Outputs of the two longest common substring string and the longest common subsequence. Solving two longest common substring of a string, and the longest common subsequence in a very close approach is dynamic programming. But there is something different in the recurrence equation.

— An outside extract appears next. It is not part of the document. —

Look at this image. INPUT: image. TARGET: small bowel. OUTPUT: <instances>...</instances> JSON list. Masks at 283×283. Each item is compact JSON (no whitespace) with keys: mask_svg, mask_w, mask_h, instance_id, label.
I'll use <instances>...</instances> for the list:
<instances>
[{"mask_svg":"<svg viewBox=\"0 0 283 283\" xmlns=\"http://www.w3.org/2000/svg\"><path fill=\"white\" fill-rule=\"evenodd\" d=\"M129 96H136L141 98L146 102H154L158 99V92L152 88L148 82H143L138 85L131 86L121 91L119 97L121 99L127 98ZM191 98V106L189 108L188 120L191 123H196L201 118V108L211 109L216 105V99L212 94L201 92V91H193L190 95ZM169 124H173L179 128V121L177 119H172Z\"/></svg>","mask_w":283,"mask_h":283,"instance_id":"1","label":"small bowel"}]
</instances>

Outputs of the two longest common substring string
#include <bits/stdc++.h> using namespace std; string LCS(string str1, string str2){ if(str1.empty() || str2.empty()){ return ""; } int indexMax=0, maxn=0; vector<vector<int> > L(str1.size(), vector<int>(str2.size(),0) ); //全部初始化为0 //L[i][j]代表 str1[0~i-1]和str2[0~j-1] 的最长公共子串的长度 for(int i=0; i<str1.length(); i++){ for(int j=0; j<str2.length(); j++){ if(str1[i] == str2[j] ){ if(i==0 || j==0){ L[i][j]=1; } else{ L[i][j]=L[i-1][j-1]+1; } } // else is str1 [i]! = str2 [ j] in the case where, in this case L [i] [j] = 0, since the initialization has been set to 0, it is not written here. After completion of the processing // L [i] [j], check whether recorded IF (L [I] [J]> MAXN) { MAXN = L [I] [J]; // record the longest common subsequence string length indexMax = i; end position of the character "longest common substring" occurs at the time of recording // } } } return str1.substr (indexMax +. 1-MAXN, MAXN); // string has a length, taken (end-start + 1) = maxn, then = End +. 1-Start MAXN // indexMax - (+ indexMax-MAXN. 1). 1 = + MAXN, MAXN length string that is taken. } Int main () { String str1, str2; String CUR; the while (getline (CIN, CUR)) { IF (str1.empty ()) str1 = CUR; the else IF (str2.empty ()) = str2 CUR; if(!str1.empty() && !str2.empty() ){ cout<< LCS(str1, str2) <<endl; str1.clear(); str2.clear(); } cur.clear(); } }
Two output strings longest common subsequence. And the difference between common subsequence common substrings that do not require continuous sequence, which is required substring in the original string is continuous.